### THE PROBLEM
Using the records that appear below, write out exactly the lines from the one with "4.3. Рекомендовать приостанавливать" through the one with "5.1. Принимать активное", keeping both end lines.

(MATERIAL TO PROCESS Opens)

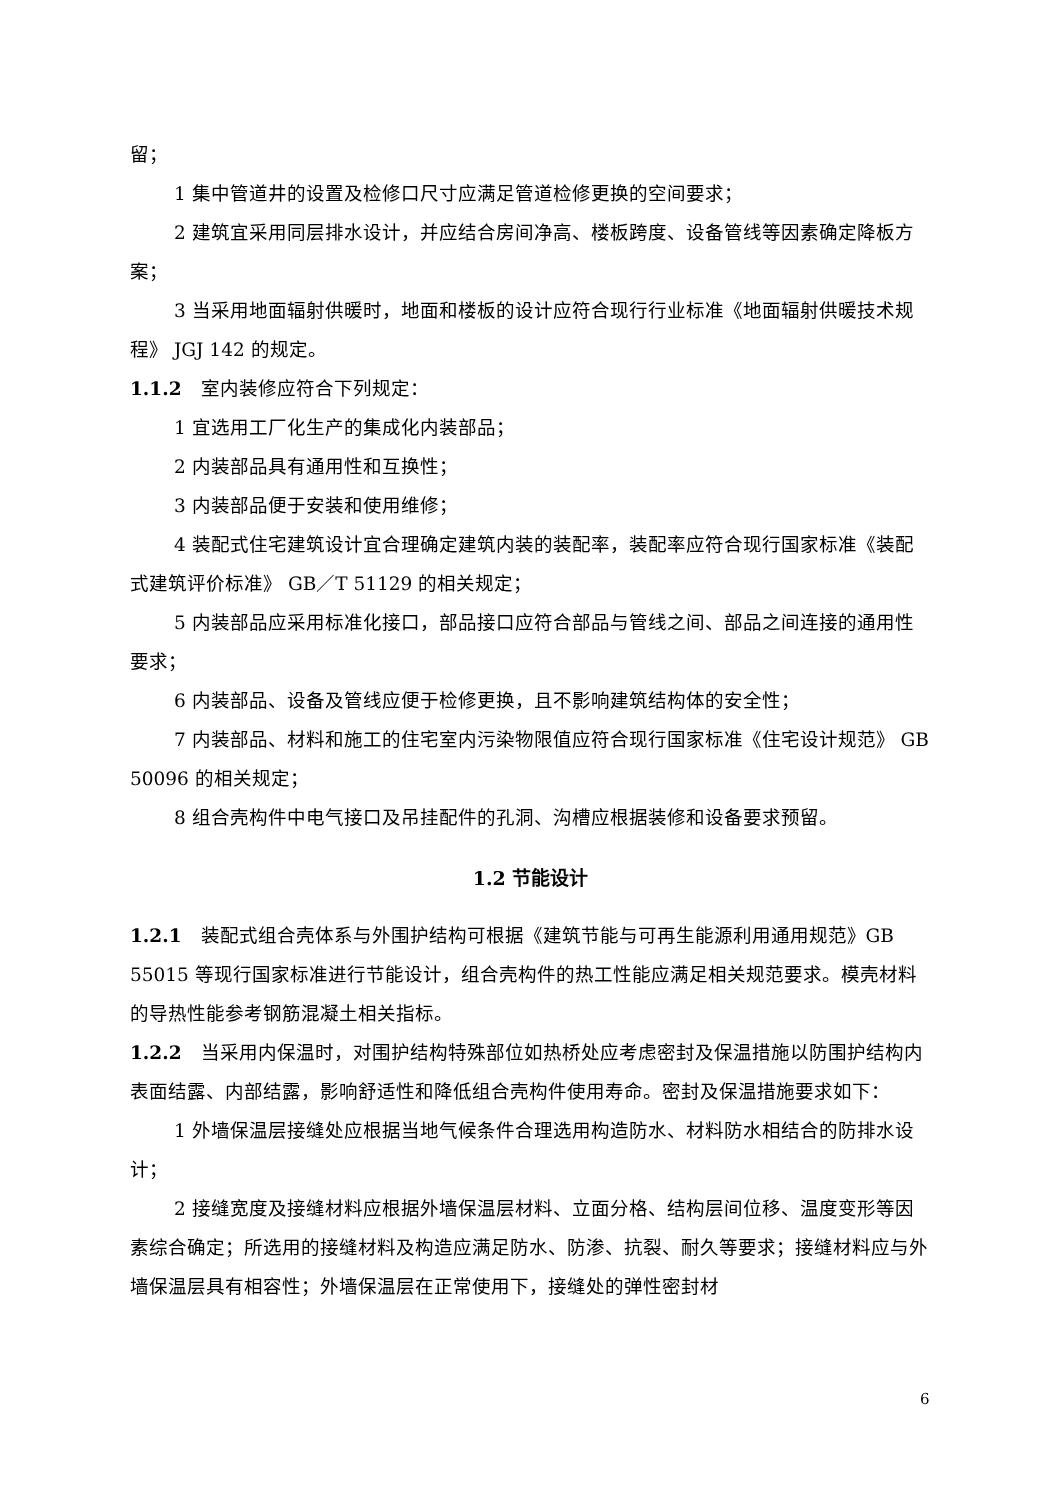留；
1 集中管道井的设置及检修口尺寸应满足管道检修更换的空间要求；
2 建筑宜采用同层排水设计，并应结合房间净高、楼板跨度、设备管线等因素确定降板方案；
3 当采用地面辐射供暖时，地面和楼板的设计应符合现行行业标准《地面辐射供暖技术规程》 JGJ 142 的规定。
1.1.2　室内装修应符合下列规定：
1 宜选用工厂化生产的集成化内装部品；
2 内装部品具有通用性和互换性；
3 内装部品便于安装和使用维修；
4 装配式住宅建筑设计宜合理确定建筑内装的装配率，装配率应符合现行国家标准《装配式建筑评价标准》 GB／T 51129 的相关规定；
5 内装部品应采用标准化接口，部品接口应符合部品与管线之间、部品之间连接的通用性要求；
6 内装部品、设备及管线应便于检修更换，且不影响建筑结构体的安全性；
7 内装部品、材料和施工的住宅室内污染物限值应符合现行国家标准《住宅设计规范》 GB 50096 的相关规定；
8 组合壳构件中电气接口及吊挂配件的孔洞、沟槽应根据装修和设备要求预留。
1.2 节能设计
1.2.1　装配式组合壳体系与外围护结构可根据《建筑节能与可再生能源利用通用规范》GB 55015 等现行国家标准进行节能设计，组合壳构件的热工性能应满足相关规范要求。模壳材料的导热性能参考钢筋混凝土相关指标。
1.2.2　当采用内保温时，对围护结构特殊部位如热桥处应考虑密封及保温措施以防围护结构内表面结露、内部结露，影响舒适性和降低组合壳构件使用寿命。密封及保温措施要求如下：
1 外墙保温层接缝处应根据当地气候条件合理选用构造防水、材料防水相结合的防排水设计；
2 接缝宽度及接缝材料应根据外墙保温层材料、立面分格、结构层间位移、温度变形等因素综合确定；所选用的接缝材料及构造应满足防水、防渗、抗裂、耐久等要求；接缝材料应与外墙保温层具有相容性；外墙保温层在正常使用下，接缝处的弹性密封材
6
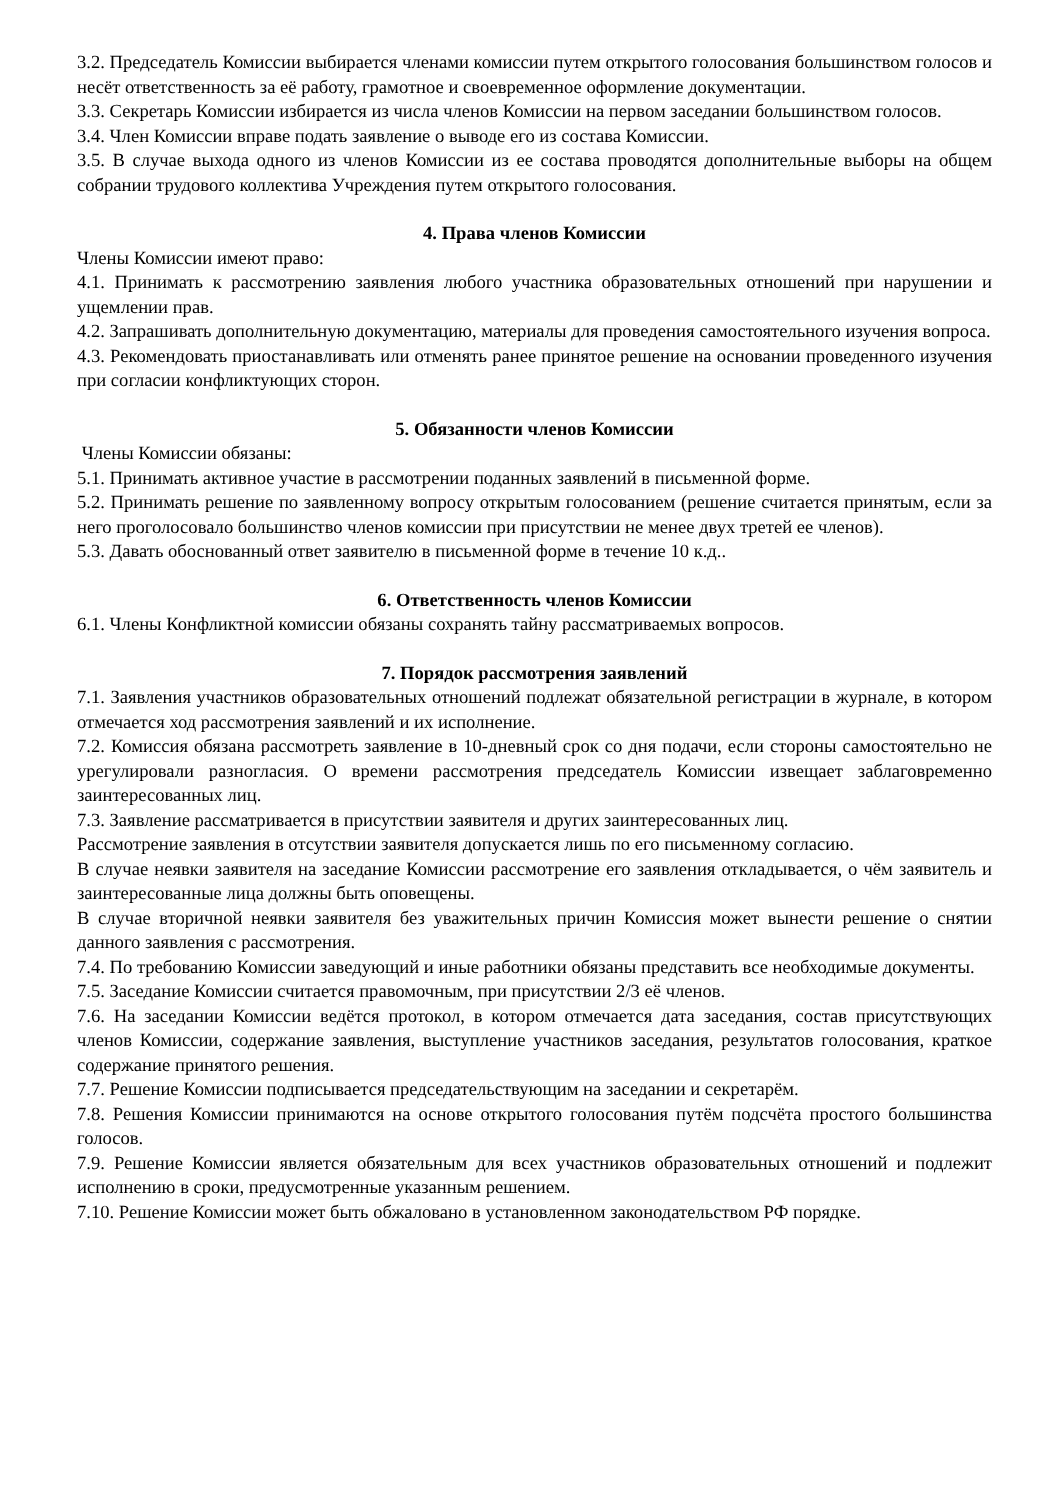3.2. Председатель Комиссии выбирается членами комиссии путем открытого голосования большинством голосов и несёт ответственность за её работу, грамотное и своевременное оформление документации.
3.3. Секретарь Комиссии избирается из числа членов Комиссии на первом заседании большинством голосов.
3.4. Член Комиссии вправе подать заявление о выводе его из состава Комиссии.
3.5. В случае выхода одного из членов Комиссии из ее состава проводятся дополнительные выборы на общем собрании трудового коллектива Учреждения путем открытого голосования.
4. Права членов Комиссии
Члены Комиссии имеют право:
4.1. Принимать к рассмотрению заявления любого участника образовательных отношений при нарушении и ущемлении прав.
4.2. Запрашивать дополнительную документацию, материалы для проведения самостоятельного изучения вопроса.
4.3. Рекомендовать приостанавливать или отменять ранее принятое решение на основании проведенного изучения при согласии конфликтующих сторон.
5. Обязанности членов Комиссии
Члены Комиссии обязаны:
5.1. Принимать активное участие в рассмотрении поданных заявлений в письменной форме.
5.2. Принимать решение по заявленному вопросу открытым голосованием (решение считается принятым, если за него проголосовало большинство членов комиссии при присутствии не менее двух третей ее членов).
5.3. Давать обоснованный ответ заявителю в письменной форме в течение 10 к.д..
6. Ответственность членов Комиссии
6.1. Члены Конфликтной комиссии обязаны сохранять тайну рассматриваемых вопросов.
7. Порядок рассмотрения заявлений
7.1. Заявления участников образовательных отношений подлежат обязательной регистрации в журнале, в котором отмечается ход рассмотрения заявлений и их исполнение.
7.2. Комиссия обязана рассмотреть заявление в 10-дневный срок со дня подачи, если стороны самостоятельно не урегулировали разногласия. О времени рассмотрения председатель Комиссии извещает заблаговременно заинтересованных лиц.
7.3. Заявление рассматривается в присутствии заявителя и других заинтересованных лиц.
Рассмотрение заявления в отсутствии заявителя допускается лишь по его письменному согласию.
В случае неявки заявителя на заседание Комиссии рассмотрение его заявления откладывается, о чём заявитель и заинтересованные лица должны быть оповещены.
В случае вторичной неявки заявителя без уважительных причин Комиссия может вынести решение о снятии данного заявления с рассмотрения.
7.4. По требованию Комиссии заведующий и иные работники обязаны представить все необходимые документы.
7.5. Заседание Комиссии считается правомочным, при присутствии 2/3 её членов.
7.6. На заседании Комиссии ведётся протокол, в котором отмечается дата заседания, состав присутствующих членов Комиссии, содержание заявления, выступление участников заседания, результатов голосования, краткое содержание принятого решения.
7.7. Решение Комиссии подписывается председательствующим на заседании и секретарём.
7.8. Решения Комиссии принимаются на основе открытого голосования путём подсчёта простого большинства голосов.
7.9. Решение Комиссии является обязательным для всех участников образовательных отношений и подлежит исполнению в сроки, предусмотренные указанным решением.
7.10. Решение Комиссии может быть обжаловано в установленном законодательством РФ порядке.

(MATERIAL TO PROCESS Closes)
(MATERIAL TO PROCESS Opens)

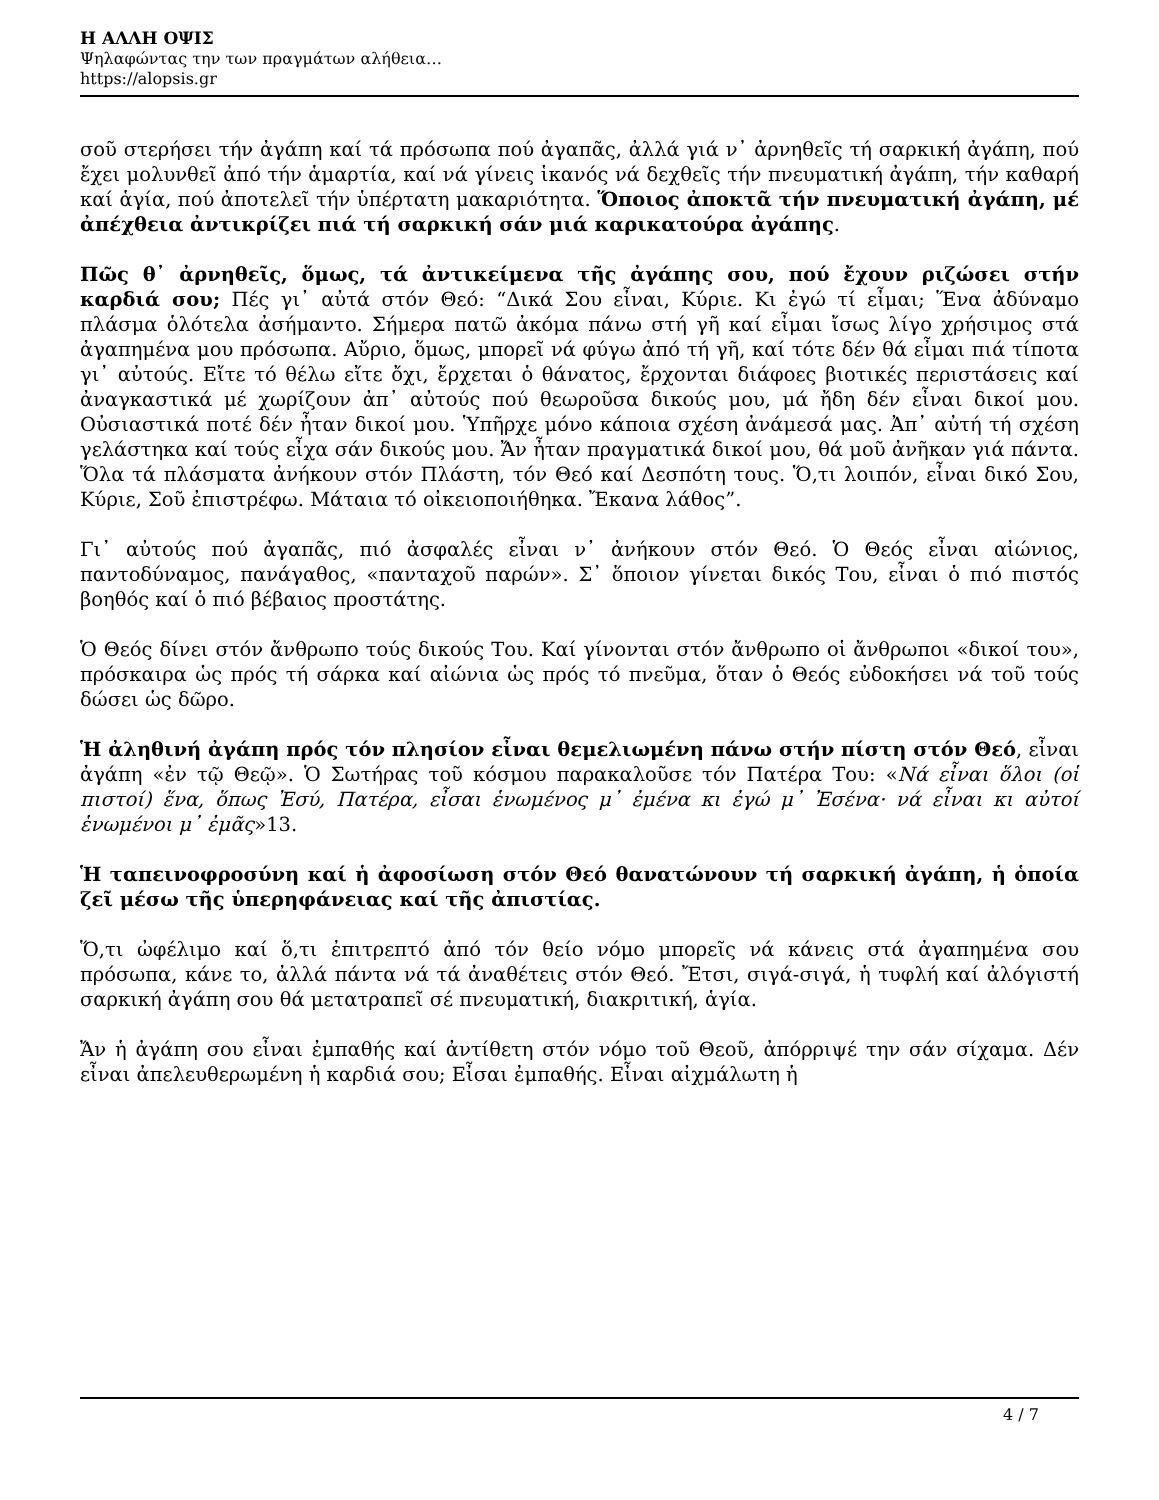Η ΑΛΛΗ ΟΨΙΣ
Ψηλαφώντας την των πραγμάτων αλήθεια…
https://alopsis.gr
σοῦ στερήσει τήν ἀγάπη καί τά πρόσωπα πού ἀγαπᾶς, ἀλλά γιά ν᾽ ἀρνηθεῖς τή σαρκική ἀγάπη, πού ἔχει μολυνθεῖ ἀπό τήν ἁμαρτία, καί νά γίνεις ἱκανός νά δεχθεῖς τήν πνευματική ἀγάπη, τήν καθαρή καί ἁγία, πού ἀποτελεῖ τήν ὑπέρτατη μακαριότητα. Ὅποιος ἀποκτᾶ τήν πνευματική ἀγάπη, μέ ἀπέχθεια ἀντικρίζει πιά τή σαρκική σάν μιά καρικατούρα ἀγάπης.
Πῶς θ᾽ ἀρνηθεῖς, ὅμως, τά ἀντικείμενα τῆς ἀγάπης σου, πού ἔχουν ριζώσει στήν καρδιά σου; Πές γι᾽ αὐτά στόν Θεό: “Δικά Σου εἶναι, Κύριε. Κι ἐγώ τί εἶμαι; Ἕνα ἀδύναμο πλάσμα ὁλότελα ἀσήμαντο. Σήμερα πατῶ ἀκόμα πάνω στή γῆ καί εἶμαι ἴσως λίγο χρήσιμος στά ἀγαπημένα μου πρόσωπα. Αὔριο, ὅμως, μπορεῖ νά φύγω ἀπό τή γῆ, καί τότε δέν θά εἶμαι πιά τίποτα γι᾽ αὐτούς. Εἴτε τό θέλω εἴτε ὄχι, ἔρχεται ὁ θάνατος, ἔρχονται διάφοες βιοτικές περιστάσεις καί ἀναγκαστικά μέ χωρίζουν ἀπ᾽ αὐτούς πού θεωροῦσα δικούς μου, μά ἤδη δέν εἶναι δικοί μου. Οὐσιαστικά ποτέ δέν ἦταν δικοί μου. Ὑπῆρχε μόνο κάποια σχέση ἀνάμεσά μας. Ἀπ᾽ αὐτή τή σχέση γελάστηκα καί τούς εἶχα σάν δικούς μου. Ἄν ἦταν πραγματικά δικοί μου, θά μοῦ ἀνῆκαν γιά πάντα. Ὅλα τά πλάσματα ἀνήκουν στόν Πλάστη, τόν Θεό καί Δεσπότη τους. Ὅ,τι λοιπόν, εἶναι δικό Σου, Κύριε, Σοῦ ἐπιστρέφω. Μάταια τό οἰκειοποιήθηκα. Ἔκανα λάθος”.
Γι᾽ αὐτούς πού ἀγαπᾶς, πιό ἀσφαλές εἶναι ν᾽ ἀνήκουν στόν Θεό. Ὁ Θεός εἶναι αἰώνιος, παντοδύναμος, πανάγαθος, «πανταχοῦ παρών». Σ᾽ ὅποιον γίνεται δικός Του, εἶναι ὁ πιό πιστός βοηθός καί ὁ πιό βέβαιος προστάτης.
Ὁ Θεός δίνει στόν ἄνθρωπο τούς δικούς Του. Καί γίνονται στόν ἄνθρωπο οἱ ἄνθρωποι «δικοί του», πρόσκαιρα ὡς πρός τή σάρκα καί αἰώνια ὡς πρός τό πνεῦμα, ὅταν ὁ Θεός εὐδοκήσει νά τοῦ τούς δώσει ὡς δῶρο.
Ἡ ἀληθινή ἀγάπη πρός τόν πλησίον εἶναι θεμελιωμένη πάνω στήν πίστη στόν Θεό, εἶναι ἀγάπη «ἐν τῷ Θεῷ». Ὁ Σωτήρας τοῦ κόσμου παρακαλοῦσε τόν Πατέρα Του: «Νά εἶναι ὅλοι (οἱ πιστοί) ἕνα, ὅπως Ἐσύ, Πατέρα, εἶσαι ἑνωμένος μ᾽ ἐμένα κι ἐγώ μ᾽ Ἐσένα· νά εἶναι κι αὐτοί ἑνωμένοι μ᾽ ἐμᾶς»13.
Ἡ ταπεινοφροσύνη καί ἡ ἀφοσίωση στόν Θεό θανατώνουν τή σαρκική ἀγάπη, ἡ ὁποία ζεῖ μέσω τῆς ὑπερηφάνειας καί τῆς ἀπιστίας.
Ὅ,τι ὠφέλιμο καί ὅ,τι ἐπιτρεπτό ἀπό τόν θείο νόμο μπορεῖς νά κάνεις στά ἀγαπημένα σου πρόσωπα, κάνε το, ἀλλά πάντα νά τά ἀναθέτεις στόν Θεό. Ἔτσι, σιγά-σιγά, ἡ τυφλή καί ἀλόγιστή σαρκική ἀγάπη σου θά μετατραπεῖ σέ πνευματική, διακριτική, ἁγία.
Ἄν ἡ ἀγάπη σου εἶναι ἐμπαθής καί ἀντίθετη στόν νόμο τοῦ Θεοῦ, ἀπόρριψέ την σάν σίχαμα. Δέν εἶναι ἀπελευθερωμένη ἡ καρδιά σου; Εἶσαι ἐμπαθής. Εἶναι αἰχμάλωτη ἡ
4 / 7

(MATERIAL TO PROCESS Closes)

### SOLUTION
4.3. Рекомендовать приостанавливать или отменять ранее принятое решение на основании проведенного изучения при согласии конфликтующих сторон.
5. Обязанности членов Комиссии
Члены Комиссии обязаны:
5.1. Принимать активное участие в рассмотрении поданных заявлений в письменной форме.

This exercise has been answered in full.